Classes · 3 min read · 492 words
What does LMDh stand for?
LMDh stands for Le Mans Daytona h, with the lowercase h officially left ambiguous but universally read as hybrid. The name was chosen in 2020 when the ACO, organiser of Le Mans, and IMSA, organiser of the Daytona 24, agreed on a common prototype platform that could race for outright victory in both. The clumsy capitalisation is the point: the category belongs to both races at once.
Where the name comes from
Announced at Daytona in January 2020, the LMDh concept merged two development paths that were about to diverge. The ACO had already launched Le Mans Hypercar (LMH) for the WEC; IMSA needed a successor to its DPi prototypes. Rather than split sports car racing into incompatible top classes for a second decade, the two bodies defined a shared recipe and named it after their crown jewels.
The h was deliberately never expanded in the original announcement, which let both organisations avoid promising a specific hybrid architecture before it was engineered. In practice every LMDh runs the same spec hybrid unit, so the informal reading of h as hybrid became the real one.

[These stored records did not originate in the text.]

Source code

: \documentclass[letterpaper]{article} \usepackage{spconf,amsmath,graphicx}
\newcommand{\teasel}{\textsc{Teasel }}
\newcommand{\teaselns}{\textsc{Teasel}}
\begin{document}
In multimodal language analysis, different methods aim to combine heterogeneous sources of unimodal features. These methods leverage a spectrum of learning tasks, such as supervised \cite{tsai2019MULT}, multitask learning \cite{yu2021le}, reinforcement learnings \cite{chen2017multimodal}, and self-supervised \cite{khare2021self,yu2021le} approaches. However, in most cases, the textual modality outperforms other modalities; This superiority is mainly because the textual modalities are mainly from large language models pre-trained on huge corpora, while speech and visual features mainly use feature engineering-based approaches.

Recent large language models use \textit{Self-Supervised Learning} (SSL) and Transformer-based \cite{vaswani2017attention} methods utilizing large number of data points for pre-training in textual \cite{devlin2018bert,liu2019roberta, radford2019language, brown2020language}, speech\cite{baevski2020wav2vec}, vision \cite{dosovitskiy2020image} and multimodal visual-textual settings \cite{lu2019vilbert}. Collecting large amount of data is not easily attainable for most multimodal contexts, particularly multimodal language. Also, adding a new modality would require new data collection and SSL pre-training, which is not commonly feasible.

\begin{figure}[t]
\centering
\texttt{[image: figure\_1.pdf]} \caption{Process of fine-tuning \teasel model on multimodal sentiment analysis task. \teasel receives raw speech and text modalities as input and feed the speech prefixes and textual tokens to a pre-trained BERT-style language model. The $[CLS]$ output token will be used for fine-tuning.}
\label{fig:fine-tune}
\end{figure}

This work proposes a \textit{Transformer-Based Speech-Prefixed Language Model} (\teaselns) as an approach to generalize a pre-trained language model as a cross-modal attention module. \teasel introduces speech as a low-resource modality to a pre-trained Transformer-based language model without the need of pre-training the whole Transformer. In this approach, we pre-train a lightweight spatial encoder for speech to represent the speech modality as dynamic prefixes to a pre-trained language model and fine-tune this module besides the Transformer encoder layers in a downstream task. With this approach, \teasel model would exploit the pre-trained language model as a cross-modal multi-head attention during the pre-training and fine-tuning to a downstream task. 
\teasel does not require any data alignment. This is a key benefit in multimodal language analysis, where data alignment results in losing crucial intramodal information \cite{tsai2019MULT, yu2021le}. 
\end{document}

What the recipe actually is
An LMDh starts from one of four next-generation LMP2 chassis suppliers: Oreca, Dallara, Ligier or Multimatic. On top of that spec backbone the manufacturer fits its own engine and its own bodywork, within regulated aerodynamic limits. The hybrid system, battery and gearbox are common spec parts on the rear axle.
That is the difference from LMH in one sentence: an LMH constructor like Ferrari or Toyota designs the whole car, while an LMDh manufacturer designs an engine and a skin around a standard core. The trade is cost against freedom, and the full comparison lives in our LMH versus LMDh explainer.
Who races LMDh machinery
In the WEC, the LMDh roll call through 2026 reads: Porsche 963 on a Multimatic chassis, Cadillac V-Series.R on a Dallara, BMW M Hybrid V8 on a Dallara, Alpine A424 on an Oreca, Lamborghini's short-lived SC63 on a Ligier, and the Genesis GMR-001, the Korean brand's Oreca-based newcomer in the 2026 season.
The same models populate IMSA's GTP class, which is LMDh-only. That dual citizenship is the category's whole sales pitch: one car, homologated once, eligible for Le Mans, Daytona, Sebring and the full calendars of two championships.
Why the acronym confuses people
Three letters and a stray lowercase h invite misreadings, and two are common. LMDh is not "Le Mans Daytona hybrid" in any official document, even though everyone says it that way. And it is not a class name in the WEC: the class is Hypercar, inside which LMH and LMDh cars race each other under Balance of Performance. Say "the Hypercar class" for the WEC and "GTP" for IMSA, and use LMDh only for the technical platform, and you will be more precise than most broadcasts.